1906 – Death of John Richardson Wigham.

John Richardson Wigham was one of the greatest figures in lighthouse engineering. He was born to a Quaker family in Newington, Edinburgh, Scotland on 15 January 1829. He died in Dublin 16 November 1906.

His father, Henry, operated a mill for the manufacture of shawls. When he was 15 years old he was apprenticed to his brother-in-law Joshua Edmundson in Capel Street, Dublin. Edmundson & Co. dealt in iron-mongery, ran a brass foundry, and carried out tin plate working and japanning (metal paintwork). After John joined, they also provided gas generation plants. On 26 January 1848, Joshua unexpectedly died. Though John was only 19 years old, he took over operation of the company and provided for his sister and her children.

Despite his relative youth and limited education John Wigham proved to be a very successful businessman. He concentrated on the provision of more efficient gas-plants of his own design, and Edmundson & Co prospered.

Wigham’s relatives, in Scotland, were involved in shipbuilding, and he developed an interest in lighting used as a navigational aid at sea. Initially, buoys only had bells to warn mariners at night: the difficulty lay in designing an oil-lamp which could burn while unattended and not be extinguished by waves and storms. The first successful lighted buoy was patented by John Wigham in 1861. It was installed in the river Clyde.

In 1863 Wigham was given a grant by the Dublin Ballast Board to develop a system for gas illumination of lighthouses.
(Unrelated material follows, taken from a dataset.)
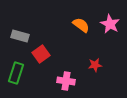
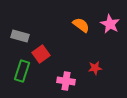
red star: moved 3 px down
green rectangle: moved 6 px right, 2 px up
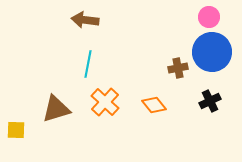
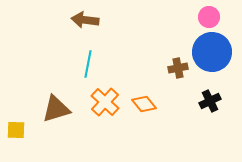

In 1865 the Baily Lighthouse at Howth Head was fitted with Wigham’s new gas burner, which was 4 times more powerful than equivalent oil lights. An improved design, installed in the Baily light in 1868, was 13 times more powerful than the most brilliant light then known, according to the scientist John Tyndall, an advisor to the United Kingdom’s lighthouse authority, Trinity House.

In 1870, the light at Wicklow Head was fitted with Wigham’s patent intermittent flashing mechanism, which timed the gas supply by means of clockwork. When this mechanism was combined with a revolving lens in Rockabill Lighthouse, the world’s first lighthouse with a group-flashing characteristic was produced.

Wigham had a long-standing rivalry with the Engineer-in-Chief of Trinity House, James Nicholas Douglass, which erupted over trials of rival gas, oil and electric illumination systems conducted at South Foreland Lighthouse, Dover, in the early 1880s. Tyndall, still acting as a scientific consultant, accused Douglass of using his position to influence the trials’ outcome and ensure the adoption of his own patents over those of Wigham. Wigham also stated that Douglass had used elements of one of his rejected designs. As a result of the dispute, Tyndall resigned, while Wigham was eventually paid £2500 by the Board of Trade for patent infringement.

Wigham made many other inventions, largely in the area of maritime safety. He invented new oil-lamps, gas-lights and electric-lights, gas-powered fog signals, buoys, petroleum-fuelled buoy lights and acetylene lighting equipment. He was working on new electric illumination systems at the time of his death in 1906. Lights supplied by Edmundson & Co were used in lighthouses all over the globe; the firm still exists today as F. Barrett & Co, of Dublin.

Wigham was also director and vice-chairman of the Dublin United Tramways Company, and latterly president of the Dublin Chamber of Commerce. An advocate of temperance, he twice turned down a knighthood due to his religious beliefs.

He is buried in the Quaker cemetery at Blackrock, Dublin.